Similarly we might question what God is doing in our lives. We might wonder: “Why did God lead me to choose the spouse that I did?” “Why did he give me the parents I have?” Or we might wonder about our future. “Where does God want me to go to school?” “What career path should I pursue?” “Should we buy a house or should we rent?” How can we find out what God’s will is in these matters? Many Christians would say by praying and then doing what God “puts in your heart.” But God has never promised to speak to us that way. That gut feeling you have urging you to buy that new car might really just be the previous night’s perogies. Listen to what our text states: “Truly you are a God who has been hiding himself, the God and Savior of Israel… [Then the Lord said:] ‘19 I have not spoken in secret, from somewhere in a land of darkness; I have not said to Jacob’s descendants, ‘Seek me in vain.’ I, the LORD, speak the truth; I declare what is right’” (Isaiah 45:15, 19).
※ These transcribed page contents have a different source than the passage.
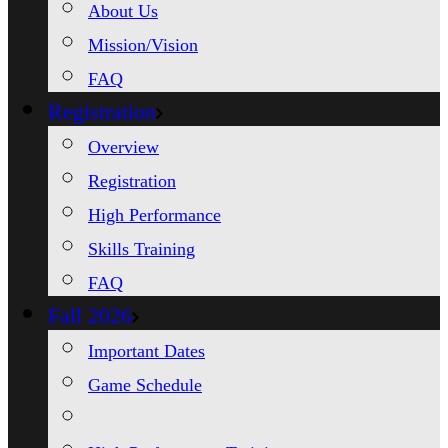
About Us
Mission/Vision
FAQ
Registration
Overview
Registration
High Performance
Skills Training
FAQ
Fall 2026
Important Dates
Game Schedule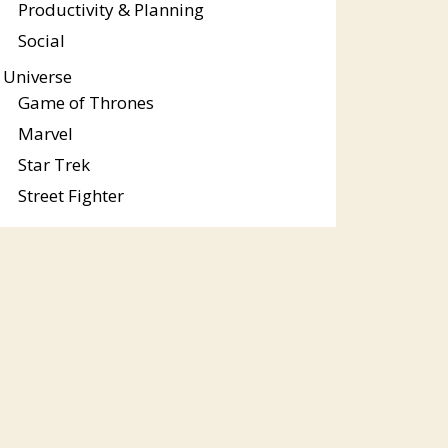
Productivity & Planning
Social
Universe
Game of Thrones
Marvel
Star Trek
Street Fighter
On one hand the prophet Isaiah describes God as one who hides himself. When it came to why he was going to use Cyrus to restore the Jews to their homeland, God’s will remained hidden, and it was none of the Israelites’ business to try to figure it out. On the other hand, God himself declared that he is not a God whose ways are unintelligible because what he wants us to know he has spoken clearly in his Word. The Lutheran/Biblical mind therefore seeks God’s revealed will and does not concern itself with God’s hidden will. Moses emphasized the same truth in this farewell speech: “The secret things belong to the LORD our God, but the things revealed belong to us and to our children forever, that we may follow all the words of this law… 11 Now what I am commanding you today is not too difficult for you or beyond your reach. 12 It is not up in heaven, so that you have to ask, ‘Who will ascend into heaven to get it and proclaim it to us so we may obey it?’ 13 Nor is it beyond the sea, so that you have to ask, ‘Who will cross the sea to get it and proclaim it to us so we may obey it?’ 14 No, the word is very near you; it is in your mouth and in your heart so you may obey it” (Deuteronomy 29:29; 30:11-14).